STRICT ENTROPY PRODUCTION BOUNDS AND STABILITY OF THE RATE OF CONVERGENCE TO EQUILIBRIUM FOR THE BOLTZMANN-EQUATION

We first consider the Boltzmann equation with a collision kernel such that all kinematically possible collisions are run at equal rates. This is the simplest Boltzmann equation having the compressible Euler equations as a scaling limit. For it we prove a stability result for the H-theorem which says that when the entropy production is small, the solution of the spatially homogeneous Boltzmann equation is necessarily close to equilibrium in the entropic sense, and therefore strong L1 sense. We use this to prove that solutions to the spatially homogeneous Boltzmann equation converge to equilibrium in the entropic sense with a rate of convergence which is uniform in the initial condition for all initial conditions belonging to certain natural regularity classes. Every initial condition with finite entropy and p th velocity moment for some p > 2 belongs to such a class.
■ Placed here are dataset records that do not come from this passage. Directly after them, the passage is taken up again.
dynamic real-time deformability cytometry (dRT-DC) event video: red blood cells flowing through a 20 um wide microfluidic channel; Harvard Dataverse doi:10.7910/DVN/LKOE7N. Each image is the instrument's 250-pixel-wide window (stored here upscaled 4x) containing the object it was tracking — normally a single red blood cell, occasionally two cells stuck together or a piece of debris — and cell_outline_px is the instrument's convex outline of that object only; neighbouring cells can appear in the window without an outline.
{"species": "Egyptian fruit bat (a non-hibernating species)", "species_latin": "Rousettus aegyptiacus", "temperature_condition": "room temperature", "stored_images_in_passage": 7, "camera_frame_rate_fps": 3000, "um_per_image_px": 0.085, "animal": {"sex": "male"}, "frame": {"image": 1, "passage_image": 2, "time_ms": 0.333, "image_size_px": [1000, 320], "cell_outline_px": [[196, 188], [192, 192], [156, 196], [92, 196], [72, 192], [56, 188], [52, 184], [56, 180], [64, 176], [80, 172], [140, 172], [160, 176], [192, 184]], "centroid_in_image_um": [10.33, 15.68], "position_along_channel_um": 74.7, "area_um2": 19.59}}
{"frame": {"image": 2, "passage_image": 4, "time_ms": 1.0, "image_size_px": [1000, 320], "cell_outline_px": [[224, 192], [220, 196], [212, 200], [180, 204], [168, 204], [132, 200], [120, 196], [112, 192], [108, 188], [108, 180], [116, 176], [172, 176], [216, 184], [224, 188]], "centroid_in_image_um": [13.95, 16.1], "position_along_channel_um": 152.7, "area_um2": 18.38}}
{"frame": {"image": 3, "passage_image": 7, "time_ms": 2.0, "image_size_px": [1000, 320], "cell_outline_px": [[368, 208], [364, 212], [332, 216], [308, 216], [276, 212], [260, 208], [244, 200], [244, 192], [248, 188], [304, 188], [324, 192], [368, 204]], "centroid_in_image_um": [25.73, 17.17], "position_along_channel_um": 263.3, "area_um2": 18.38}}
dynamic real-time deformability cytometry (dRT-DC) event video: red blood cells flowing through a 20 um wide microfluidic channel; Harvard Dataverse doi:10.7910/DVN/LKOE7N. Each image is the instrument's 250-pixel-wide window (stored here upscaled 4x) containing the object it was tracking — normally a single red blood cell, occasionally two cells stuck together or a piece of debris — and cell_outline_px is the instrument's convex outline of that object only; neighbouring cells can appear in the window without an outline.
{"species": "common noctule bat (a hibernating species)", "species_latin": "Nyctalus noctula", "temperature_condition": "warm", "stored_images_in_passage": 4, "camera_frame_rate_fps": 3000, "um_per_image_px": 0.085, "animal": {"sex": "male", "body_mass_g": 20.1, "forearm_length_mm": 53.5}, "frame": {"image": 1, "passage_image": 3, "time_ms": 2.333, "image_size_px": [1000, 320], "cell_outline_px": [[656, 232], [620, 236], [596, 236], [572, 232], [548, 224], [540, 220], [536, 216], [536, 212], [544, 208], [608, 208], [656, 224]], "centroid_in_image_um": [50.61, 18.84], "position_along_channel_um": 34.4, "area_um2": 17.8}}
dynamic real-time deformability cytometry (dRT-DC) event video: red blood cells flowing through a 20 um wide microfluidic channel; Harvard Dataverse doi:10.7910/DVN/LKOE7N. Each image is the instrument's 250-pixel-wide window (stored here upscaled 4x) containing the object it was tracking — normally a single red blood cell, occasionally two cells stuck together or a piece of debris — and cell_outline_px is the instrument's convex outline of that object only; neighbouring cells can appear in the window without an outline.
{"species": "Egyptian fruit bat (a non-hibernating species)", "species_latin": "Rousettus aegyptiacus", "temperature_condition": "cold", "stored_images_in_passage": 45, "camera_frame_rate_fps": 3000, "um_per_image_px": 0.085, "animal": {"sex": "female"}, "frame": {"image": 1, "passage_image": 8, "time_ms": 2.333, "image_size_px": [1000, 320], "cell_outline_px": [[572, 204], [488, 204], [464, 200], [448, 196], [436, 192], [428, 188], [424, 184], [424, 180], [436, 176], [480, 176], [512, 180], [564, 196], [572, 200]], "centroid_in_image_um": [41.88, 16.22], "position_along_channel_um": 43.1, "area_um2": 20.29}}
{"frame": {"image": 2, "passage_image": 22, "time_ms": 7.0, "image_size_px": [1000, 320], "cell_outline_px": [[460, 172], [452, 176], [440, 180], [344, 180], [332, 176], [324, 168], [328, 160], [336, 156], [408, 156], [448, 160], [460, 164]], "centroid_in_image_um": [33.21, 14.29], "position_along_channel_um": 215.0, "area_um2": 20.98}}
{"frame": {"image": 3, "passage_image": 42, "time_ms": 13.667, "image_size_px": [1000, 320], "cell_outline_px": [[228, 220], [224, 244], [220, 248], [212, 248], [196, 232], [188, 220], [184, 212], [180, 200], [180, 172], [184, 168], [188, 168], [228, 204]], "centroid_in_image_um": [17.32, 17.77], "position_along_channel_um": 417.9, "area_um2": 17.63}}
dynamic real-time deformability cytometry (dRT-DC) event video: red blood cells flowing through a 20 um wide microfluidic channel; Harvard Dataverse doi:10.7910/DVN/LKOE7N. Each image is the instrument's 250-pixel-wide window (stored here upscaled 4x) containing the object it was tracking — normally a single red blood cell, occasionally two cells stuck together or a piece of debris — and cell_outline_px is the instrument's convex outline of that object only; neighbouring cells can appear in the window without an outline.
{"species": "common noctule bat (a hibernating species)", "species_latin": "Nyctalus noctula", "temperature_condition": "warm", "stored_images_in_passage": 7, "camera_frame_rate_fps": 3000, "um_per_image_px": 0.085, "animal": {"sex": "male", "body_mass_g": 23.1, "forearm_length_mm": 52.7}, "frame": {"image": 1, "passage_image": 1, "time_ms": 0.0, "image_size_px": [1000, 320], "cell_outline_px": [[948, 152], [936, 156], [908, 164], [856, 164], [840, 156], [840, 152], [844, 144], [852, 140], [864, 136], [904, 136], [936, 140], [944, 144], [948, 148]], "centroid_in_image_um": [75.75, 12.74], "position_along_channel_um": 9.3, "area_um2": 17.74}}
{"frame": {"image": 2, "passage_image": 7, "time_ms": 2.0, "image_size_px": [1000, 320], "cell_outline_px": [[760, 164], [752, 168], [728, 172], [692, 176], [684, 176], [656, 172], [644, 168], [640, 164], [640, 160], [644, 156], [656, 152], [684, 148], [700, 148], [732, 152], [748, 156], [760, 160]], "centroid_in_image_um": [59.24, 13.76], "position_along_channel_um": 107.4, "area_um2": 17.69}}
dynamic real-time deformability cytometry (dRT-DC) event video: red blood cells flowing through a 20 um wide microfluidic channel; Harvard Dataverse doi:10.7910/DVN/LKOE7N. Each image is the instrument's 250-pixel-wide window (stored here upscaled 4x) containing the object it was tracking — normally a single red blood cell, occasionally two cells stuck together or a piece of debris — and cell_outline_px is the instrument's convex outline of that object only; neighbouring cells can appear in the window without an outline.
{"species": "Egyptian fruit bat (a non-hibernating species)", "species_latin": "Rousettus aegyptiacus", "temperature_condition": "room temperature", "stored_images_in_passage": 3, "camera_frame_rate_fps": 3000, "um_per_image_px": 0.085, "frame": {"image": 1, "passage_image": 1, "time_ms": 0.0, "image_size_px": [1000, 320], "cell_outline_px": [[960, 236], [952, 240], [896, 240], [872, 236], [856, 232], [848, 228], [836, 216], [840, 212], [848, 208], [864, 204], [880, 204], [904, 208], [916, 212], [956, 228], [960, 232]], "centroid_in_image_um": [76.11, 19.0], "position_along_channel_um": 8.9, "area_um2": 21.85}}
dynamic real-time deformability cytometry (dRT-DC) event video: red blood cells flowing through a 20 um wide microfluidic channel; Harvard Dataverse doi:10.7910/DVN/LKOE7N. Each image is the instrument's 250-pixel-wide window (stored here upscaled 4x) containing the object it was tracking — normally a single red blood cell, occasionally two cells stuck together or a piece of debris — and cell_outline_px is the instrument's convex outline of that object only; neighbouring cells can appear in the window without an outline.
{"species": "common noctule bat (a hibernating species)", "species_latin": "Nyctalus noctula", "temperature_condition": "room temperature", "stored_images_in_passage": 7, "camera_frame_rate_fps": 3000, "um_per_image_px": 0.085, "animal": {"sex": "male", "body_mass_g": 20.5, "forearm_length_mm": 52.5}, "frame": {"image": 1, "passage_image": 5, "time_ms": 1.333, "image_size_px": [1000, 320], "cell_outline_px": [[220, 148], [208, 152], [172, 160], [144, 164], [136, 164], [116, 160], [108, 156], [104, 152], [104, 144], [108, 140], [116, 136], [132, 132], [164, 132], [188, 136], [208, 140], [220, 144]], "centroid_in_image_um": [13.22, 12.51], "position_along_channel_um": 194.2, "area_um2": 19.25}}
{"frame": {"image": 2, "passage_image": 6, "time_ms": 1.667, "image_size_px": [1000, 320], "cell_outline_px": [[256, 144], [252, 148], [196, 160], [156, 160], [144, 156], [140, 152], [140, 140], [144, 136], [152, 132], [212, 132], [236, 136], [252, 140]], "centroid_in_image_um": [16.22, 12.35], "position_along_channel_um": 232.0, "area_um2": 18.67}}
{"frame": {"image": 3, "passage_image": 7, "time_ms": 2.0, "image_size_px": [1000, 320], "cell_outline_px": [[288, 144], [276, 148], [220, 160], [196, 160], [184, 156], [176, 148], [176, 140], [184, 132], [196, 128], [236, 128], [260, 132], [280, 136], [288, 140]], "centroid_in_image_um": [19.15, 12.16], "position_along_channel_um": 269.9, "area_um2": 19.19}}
We then extend these results by a simple monotonicity argument to the case where the collision rate is uniformly bounded below, which covers a wide class of slightly modified physical collision kernels. These results are the basis of a study of the relation between scaling limits of solutions of the Boltzmann equation and hydrodynamics which will be developed in subsequent papers; the program is described here.